In several cases, applying these principles has paid off in very concrete ways. In 2013, CMP saw a 4-percent reduction in readmissions from 2012; and in spite of the high volume of respiratory illness early in the 2013 flu season, prevention quality indicators (PQI) avoidable admissions have not increased from the 2012 baseline. CMP has also seen improvements from baseline for blood pressure, diabetes, and CHF, Cotter says. 

Mercy Hospital of Buffalo, part of the Catholic Health System, which is an affiliate of Catholic Medical Partners, a large network of independent physicians. (Photo: Catholic Medical Partners)
FIGHTING THROUGH CHALLENGES

While the leaders at CMP have put together the elements for a successful population health management foundation, there have been roadblocks along the way, specifically around interoperability, says Horrigan. “We originally wanted to put everyone on one EHR, but that wasn’t going to happen since independent practices have their own ideas on what they wanted to do,” he says. “So the question became, can they talk to each other?”

To this end, CMP received a million dollar grant from the Medical Society of the State of the New York to essentially design a technology for interoperability using what it is called the “connect” method, which is an elegant way for exchanging information, says Horrigan. “It was elegant, but also complicated.
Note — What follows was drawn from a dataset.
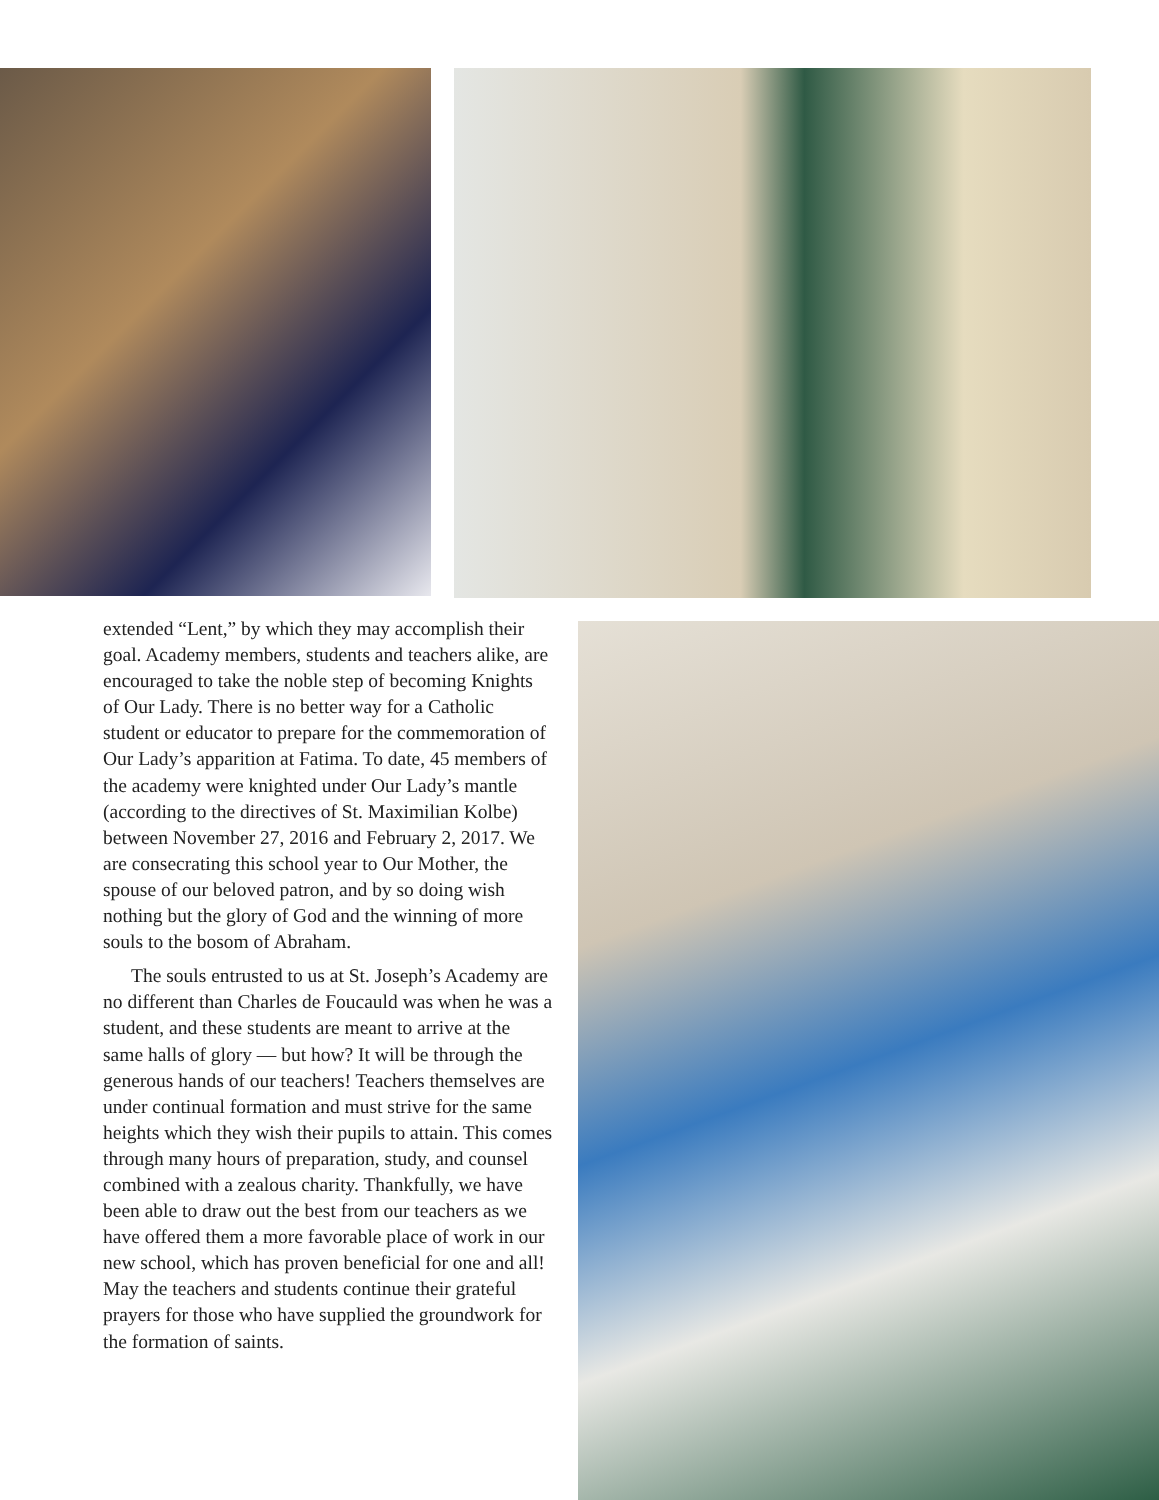extended “Lent,” by which they may accomplish their goal. Academy members, students and teachers alike, are encouraged to take the noble step of becoming Knights of Our Lady. There is no better way for a Catholic student or educator to prepare for the commemoration of Our Lady’s apparition at Fatima. To date, 45 members of the academy were knighted under Our Lady’s mantle (according to the directives of St. Maximilian Kolbe) between November 27, 2016 and February 2, 2017. We are consecrating this school year to Our Mother, the spouse of our beloved patron, and by so doing wish nothing but the glory of God and the winning of more souls to the bosom of Abraham.
The souls entrusted to us at St. Joseph’s Academy are no different than Charles de Foucauld was when he was a student, and these students are meant to arrive at the same halls of glory — but how? It will be through the generous hands of our teachers! Teachers themselves are under continual formation and must strive for the same heights which they wish their pupils to attain. This comes through many hours of preparation, study, and counsel combined with a zealous charity. Thankfully, we have been able to draw out the best from our teachers as we have offered them a more favorable place of work in our new school, which has proven beneficial for one and all! May the teachers and students continue their grateful prayers for those who have supplied the groundwork for the formation of saints.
An alternative to that method eventually became the Direct method, which is secure messaging. This shift is something we’re still working through,” Horrigan says.

Physician education posed another challenge, notes Conti. “Older physicians are not as comfortable with technology as younger employees who are coming in and grew up with technology without fear of it. Changing that personal preference with how you perform at your day-to-day job can be a struggle,” she says.

But as Cotter adds, “Technology investment without investment in people to use the wide breath of information that technology can create will not result in success for population health management. We believe that our investments in technology and people will help improve the quality and satisfaction of care that patients receive. But it takes education, time, and a willingness to get there.”